I looked at my Rxs: another oral antibiotic, plus, this time, the magic elixir-antibiotic/steroid combination eardrops. Wait a sec-where’s my pain med? If there was ever a time and place for the “good stuff,” this was it.
“Oh, we can’t do that here. You can just use ibuprofen and acetaminophen,” opined the MD without Satan’s red-hot poker sticking out of her left ear.
I had been swallowing fistfuls of both all night. “Can’t, or won’t?” I shot back.
That’s when I played the “I’m a doctor, too” card.
I understand the opioid crisis, I told her, but this was some serious acute pain!
You can check the records-I haven’t had any since my vitrectomy in 2012-and, if we healthcare professionals can’t treat a five-alarm fire with six or so measly Lortab 5/325s, then the pendulum was swinging too far in the other direction!
Related: How to handle non-ophthalmolic emergencies
On my way out, I picked up my Rx for six Lortab 5/325s.
But it made me think about other patients in acute pain who don’t know the system as well as I do and who don’t have an “in” like me and what they must be experiencing.
Well, that course of treatment didn’t work either.
Diagnosis
In one last desperate stand against the mystery superbug attempting to eat through my tympanic membrane and invade my brain, I finally turned to “The Specialist,” an ENT.
“Looks like a fungus,” she said. “We’ll take a culture, clean and debride, and get you on the right medicine.”
Remember those words because we will return to them shortly.
Cleaning and debriding was rough. It hurt, but no pain, no gain, right? What’s a little jerk nystagmus and oscillopsia between friends? She prescribed a ciprofloxacin/steroid solution, along with-get this-ophthalmic gatafloxacin!
You see any kind of antifungal treatment in there? Yeah, neither did I.
I’m sure you also remember how an undertreated infection can turn supercharged with steroids.
Follow-up visit
At my one-week follow-up, I was miserable and grumpy.

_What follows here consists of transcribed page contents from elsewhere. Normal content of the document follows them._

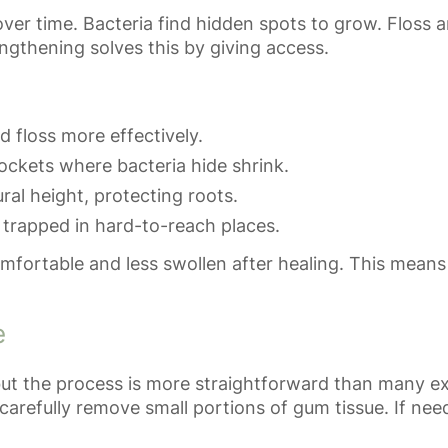
ver time. Bacteria find hidden spots to grow. Floss 
gthening solves this by giving access.
 floss more effectively.
ockets where bacteria hide shrink.
ral height, protecting roots.
trapped in hard-to-reach places.
omfortable and less swollen after healing. This means
e
ut the process is more straightforward than many exp
carefully remove small portions of gum tissue. If n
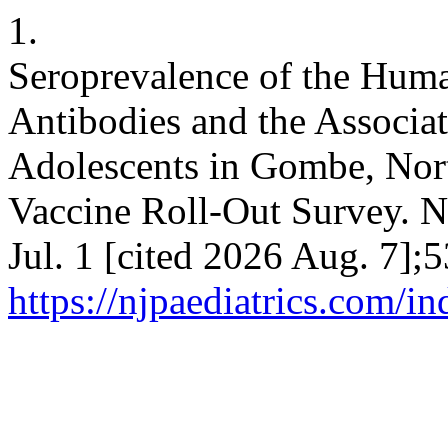
1.
Seroprevalence of the Hum
Antibodies and the Associ
Adolescents in Gombe, Nort
Vaccine Roll-Out Survey. Ni
Jul. 1 [cited 2026 Aug. 7];
https://njpaediatrics.com/i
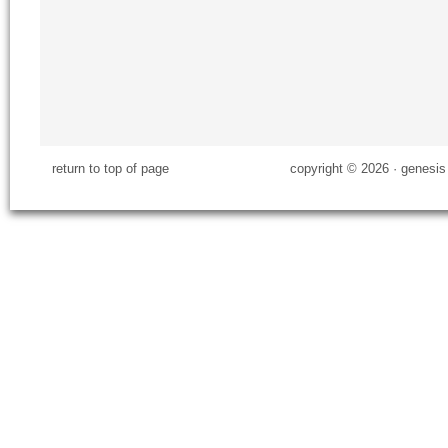
return to top of page
copyright © 2026 ·
genesis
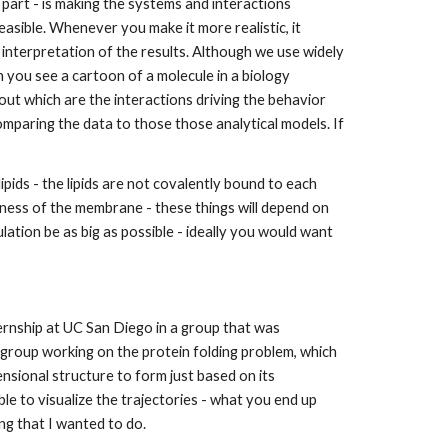
 part - is making the systems and interactions 
asible. Whenever you make it more realistic, it 
 interpretation of the results. Although we use widely 
n you see a cartoon of a molecule in a biology 
out which are the interactions driving the behavior 
comparing the data to those those analytical models. If 
ds - the lipids are not covalently bound to each 
kness of the membrane - these things will depend on 
ation be as big as possible - ideally you would want 
ternship at UC San Diego in a group that was 
group working on the protein folding problem, which 
ional structure to form just based on its 
le to visualize the trajectories - what you end up 
ing that I wanted to do.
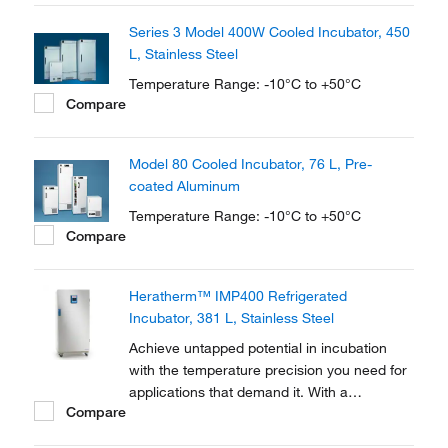
oxygen demand testing, bacterial research,
Series 3 Model 400W Cooled Incubator, 450
seed germination, fish/insect breeding and
L, Stainless Steel
much more.
Temperature Range: -10°C to +50°C
Compare
Model 80 Cooled Incubator, 76 L, Pre-
coated Aluminum
Temperature Range: -10°C to +50°C
Compare
Heratherm™ IMP400 Refrigerated
Incubator, 381 L, Stainless Steel
Achieve untapped potential in incubation
with the temperature precision you need for
applications that demand it. With a
Compare
temperature range of +5 to +70°C, Thermo
Scientific™ Heratherm™ Refrigerated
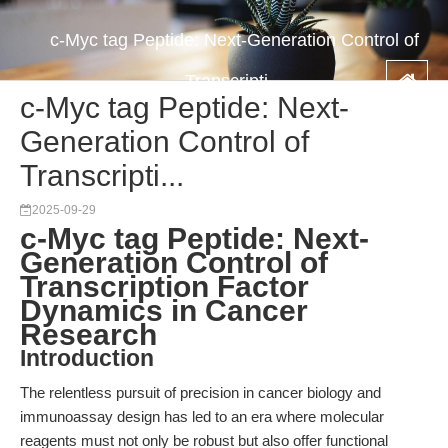
c-Myc tag Peptide: Next-Generation Control of
Transcripti...
c-Myc tag Peptide: Next-
Generation Control of
Transcripti...
2025-09-29
c-Myc tag Peptide: Next-
Generation Control of
Transcription Factor
Dynamics in Cancer
Research
Introduction
The relentless pursuit of precision in cancer biology and
immunoassay design has led to an era where molecular
reagents must not only be robust but also offer functional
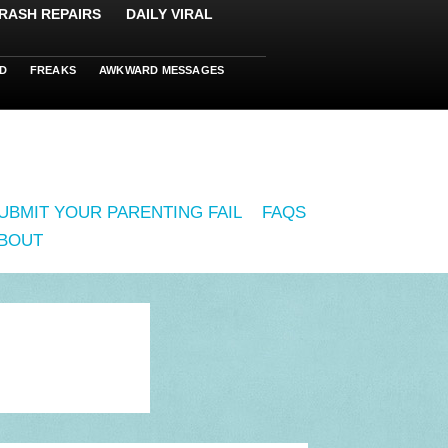
RASH REPAIRS
DAILY VIRAL
D
FREAKS
AWKWARD MESSAGES
UBMIT YOUR PARENTING FAIL
FAQS
BOUT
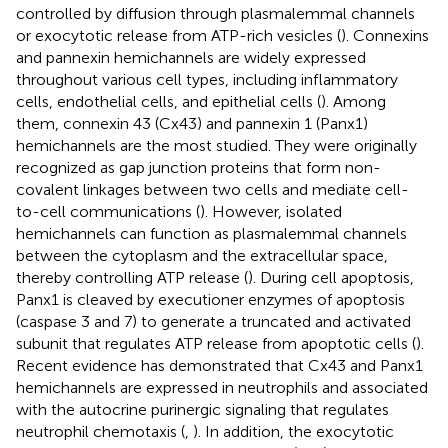
controlled by diffusion through plasmalemmal channels
or exocytotic release from ATP-rich vesicles (
). Connexins
and pannexin hemichannels are widely expressed
throughout various cell types, including inflammatory
cells, endothelial cells, and epithelial cells (
). Among
them, connexin 43 (Cx43) and pannexin 1 (Panx1)
hemichannels are the most studied. They were originally
recognized as gap junction proteins that form non-
covalent linkages between two cells and mediate cell-
to-cell communications (
). However, isolated
hemichannels can function as plasmalemmal channels
between the cytoplasm and the extracellular space,
thereby controlling ATP release (
). During cell apoptosis,
Panx1 is cleaved by executioner enzymes of apoptosis
(caspase 3 and 7) to generate a truncated and activated
subunit that regulates ATP release from apoptotic cells (
).
Recent evidence has demonstrated that Cx43 and Panx1
hemichannels are expressed in neutrophils and associated
with the autocrine purinergic signaling that regulates
neutrophil chemotaxis (
,
). In addition, the exocytotic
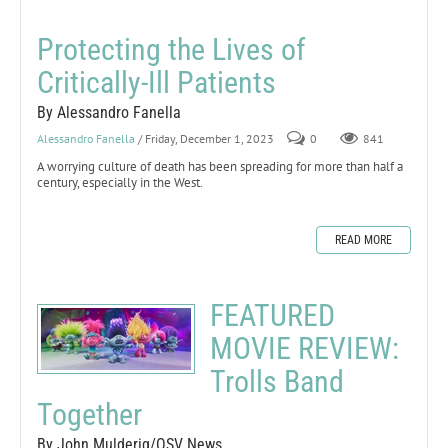
Protecting the Lives of
Critically-Ill Patients
By Alessandro Fanella
Alessandro Fanella
/ Friday, December 1, 2023
0
841
A worrying culture of death has been spreading for more than half a
century, especially in the West.
READ MORE
FEATURED
MOVIE REVIEW:
Trolls Band
Together
By John Mulderig/OSV News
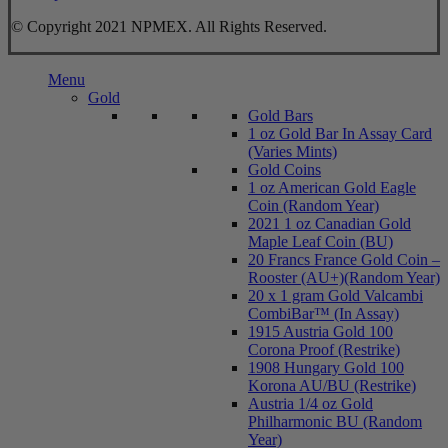
© Copyright 2021 NPMEX. All Rights Reserved.
Close
Menu
Menu
Gold
Gold Bars
1 oz Gold Bar In Assay Card
(Varies Mints)
Gold Coins
1 oz American Gold Eagle
Coin (Random Year)
2021 1 oz Canadian Gold
Maple Leaf Coin (BU)
20 Francs France Gold Coin –
Rooster (AU+)(Random Year)
20 x 1 gram Gold Valcambi
CombiBar™ (In Assay)
1915 Austria Gold 100
Corona Proof (Restrike)
1908 Hungary Gold 100
Korona AU/BU (Restrike)
Austria 1/4 oz Gold
Philharmonic BU (Random
Year)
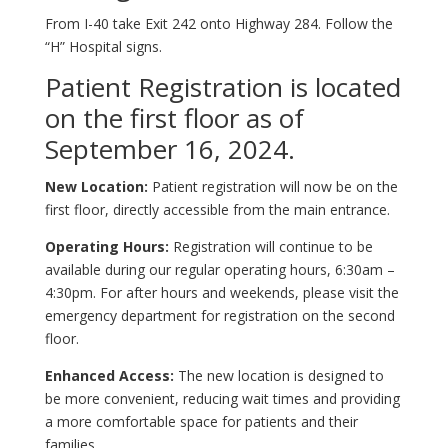
From I-40 take Exit 242 onto Highway 284. Follow the
“H” Hospital signs.
Patient Registration is located
on the first floor as of
September 16, 2024.
New Location:
Patient registration will now be on the
first floor, directly accessible from the main entrance.
Operating Hours:
Registration will continue to be
available during our regular operating hours, 6:30am –
4:30pm. For after hours and weekends, please visit the
emergency department for registration on the second
floor.
Enhanced Access:
The new location is designed to
be more convenient, reducing wait times and providing
a more comfortable space for patients and their
families.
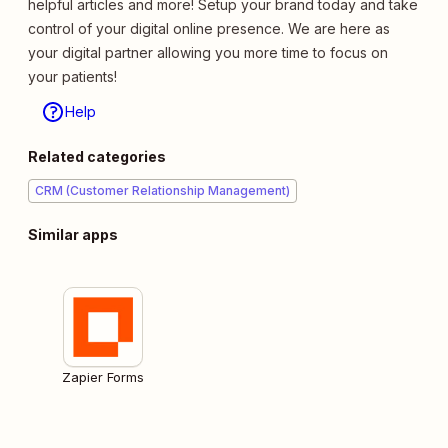
helpful articles and more! Setup your brand today and take
control of your digital online presence. We are here as
your digital partner allowing you more time to focus on
your patients!
Help
Related categories
CRM (Customer Relationship Management)
Similar apps
Zapier Forms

The fresh-out-of-school nurse practitioner looked into my ear with her otoscope and said, “Yup, that’s definitely a fungus. I can even see the spores now.”
I halfway expected her to say, “My God, it’s full of spores!” á la the 1968 classic science fiction film 2001: A Space Odyssey.
Also by Dr. Brown: 5 reasons I went back to school as an OD
Students and residents, must I keep repeating myself?
My first thought was: If it’s a fungus this week, it was a fungus last week (and, after all, they suspected as much).
So why did they pussyfoot around and give me peashooter meds when I needed the Big Guns?
Friends and colleagues, if you suspect a certain type of condition, and it’s causing tremendous pain and dysfunction for your patient, go big or go home.
“What did the culture show?” I asked the ENT when she entered the room.
“What culture?” she asked.
“The one that you said you were going to do last week,” I answered with just a hint of malice in my voice.
“Oh, this is definitely a fungus. There’s really no need to culture, and it could take up to four weeks to grow something. But if you insist…”
She seemed irritated that I had asked the question.
She then proceeded to scrape out the blackish funk with those instruments of torture common to her trade.
After a few more weeks of appropriate and targeted antifungal treatment, the pain began to ease and my hearing was nearly back to normal. I had to return for one more cleaning and debridement during that period, and it turns out they’d had topical lidocaine on tap all along.
When I complained about the previous experience, the nurse pulled out a long hose and filled my ear canal with the numbing solution as easily as someone might dispense a Diet Coke. It made all the difference in the world. Although I would never debride a cornea or remove a foreign body without topical anesthesia, I guess some ENTs expect you to beg.
Conclusion
Why am I telling you my terrible, horrible, no good, very bad ear story in an eyecare publication?
So you won’t make the same mistakes that I, and my well intentioned, but bumbling, caretakers did.
Like the Bible says, “He who has ears to hear, let him hear.”